De actieve strijd van de mens tegen het zeewater leverde resultaten op. Door de doorgedreven dijkenbouw werd immers actief land gewonnen op de zee. Samen met de bedijking van de schorrengebieden ontstonden ook de eerste ontwateringsystemen. Er werden kanalen en vaartjes gegraven. De dijken weerden immers niet alleen het zeewater, ze maakten ook de afvoer van het hemelwater moeilijker. Een doordacht systeem van waterlopen en sluizen bood hiervoor een oplossing. De Blankenbergse Vaart en de Noordede zijn tot op vandaag de belangrijkste waterlopen in de Oudlandpolder. Ook het Boudewijnkanaal en het Kanaal Brugge-Oostende spelen een belangrijke rol in de geleiding van het water naar de zee.
En nog geeft de zee zich niet gewonnen, denk maar aan de grote overstromingen van 1928 en 1953.

SITUERING


De naam van onze polder is eigenlijk een beetje misleidend. De regio waarvoor wij als waterbeheerder instaan, beperkt zich namelijk niet tot het grondgebied van de stad Blankenberge.
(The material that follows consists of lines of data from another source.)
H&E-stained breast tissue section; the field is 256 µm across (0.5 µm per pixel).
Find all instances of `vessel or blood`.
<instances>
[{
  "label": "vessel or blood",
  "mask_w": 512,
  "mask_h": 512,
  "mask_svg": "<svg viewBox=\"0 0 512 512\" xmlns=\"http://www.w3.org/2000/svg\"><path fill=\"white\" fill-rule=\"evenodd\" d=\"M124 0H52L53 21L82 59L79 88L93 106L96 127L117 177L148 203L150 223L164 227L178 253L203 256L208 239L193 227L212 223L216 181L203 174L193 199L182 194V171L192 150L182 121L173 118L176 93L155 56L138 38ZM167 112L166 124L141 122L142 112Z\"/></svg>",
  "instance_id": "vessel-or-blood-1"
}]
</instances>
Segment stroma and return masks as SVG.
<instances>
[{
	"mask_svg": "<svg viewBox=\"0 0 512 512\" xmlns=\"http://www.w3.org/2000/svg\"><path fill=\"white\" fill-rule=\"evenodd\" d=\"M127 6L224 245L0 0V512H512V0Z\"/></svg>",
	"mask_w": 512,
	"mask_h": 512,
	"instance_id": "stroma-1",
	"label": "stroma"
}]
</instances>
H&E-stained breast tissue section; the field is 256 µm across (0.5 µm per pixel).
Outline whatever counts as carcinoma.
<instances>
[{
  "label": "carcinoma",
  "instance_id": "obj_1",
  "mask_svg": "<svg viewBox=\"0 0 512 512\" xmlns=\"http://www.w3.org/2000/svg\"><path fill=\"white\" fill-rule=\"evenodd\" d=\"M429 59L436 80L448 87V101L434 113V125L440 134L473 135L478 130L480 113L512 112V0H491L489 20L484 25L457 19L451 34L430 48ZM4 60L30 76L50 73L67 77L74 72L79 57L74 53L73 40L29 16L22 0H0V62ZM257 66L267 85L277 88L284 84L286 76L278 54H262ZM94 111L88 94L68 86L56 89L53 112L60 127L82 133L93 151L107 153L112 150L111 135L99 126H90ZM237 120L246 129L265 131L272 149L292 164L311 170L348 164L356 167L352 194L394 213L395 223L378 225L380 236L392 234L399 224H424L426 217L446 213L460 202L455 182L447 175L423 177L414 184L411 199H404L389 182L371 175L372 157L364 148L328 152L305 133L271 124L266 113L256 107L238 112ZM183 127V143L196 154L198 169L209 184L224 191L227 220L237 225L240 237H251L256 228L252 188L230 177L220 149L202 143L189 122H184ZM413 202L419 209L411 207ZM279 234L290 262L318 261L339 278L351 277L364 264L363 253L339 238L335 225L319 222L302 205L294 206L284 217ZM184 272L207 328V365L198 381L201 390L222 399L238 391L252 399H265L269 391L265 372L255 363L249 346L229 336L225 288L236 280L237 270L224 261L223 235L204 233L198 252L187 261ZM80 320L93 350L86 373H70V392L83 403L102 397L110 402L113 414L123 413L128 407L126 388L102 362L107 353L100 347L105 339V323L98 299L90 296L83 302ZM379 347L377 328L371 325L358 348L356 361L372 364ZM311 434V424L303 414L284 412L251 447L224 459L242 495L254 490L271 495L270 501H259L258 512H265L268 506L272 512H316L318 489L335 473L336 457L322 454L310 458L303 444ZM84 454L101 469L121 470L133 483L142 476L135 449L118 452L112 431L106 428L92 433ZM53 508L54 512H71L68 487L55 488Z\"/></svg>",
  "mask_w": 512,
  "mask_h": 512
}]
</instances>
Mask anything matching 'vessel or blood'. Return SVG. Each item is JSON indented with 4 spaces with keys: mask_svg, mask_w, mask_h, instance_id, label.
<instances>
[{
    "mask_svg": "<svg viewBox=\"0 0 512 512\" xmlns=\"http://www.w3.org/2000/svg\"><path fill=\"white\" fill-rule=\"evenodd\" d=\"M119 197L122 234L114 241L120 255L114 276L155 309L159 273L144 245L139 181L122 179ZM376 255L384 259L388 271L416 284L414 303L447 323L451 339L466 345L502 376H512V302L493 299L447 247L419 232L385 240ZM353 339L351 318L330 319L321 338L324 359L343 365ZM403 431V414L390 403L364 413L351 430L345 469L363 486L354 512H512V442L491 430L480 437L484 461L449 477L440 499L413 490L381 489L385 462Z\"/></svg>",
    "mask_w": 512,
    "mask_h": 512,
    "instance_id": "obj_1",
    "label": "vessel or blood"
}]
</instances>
Het gebied van onze polder strekt zich uit over het grondgebied van de steden Blankenberge (Blankenberge, Uitkerke), Brugge (Sint-Pieters, Lissewege en delen van Zeebrugge en Sint-Andries) en Oudenburg (Oudenburg, Ettelgem en een gedeelte van Roksem) alsook over het grondgebied van de gemeenten Bredene, De Haan (Klemskerke, Vlissegem en Wenduine), Jabbeke (Jabbeke, Varsenare, Stalhille, Snellegem en Zerkegem) en Zuienkerke (Zuienkerke, Houtave, Meetkerke en Nieuwmunster). De oppervlakte bedraagt 20.723 hectare. Grosso modo wordt het gebied begrensd door :
ten noorden door de kustlijn Zeebrugge - Bredene
ten oosten door het zeekanaal Brugge-Zeebrugge (Boudewijnkanaal)
ten zuiden door de lijn Oudenburg - Ettelgem - Zerkegem (Vloethemveld) - Varsenare tot Sint-Andries Brugge. De grens loopt verder langs de Boterbeek en het kanaal Brugge-Oostende tot aan het Boudewijnkanaal.
ten westen door de oude polderdijk die loopt van Bredene over Plassendale naar Oudenburg.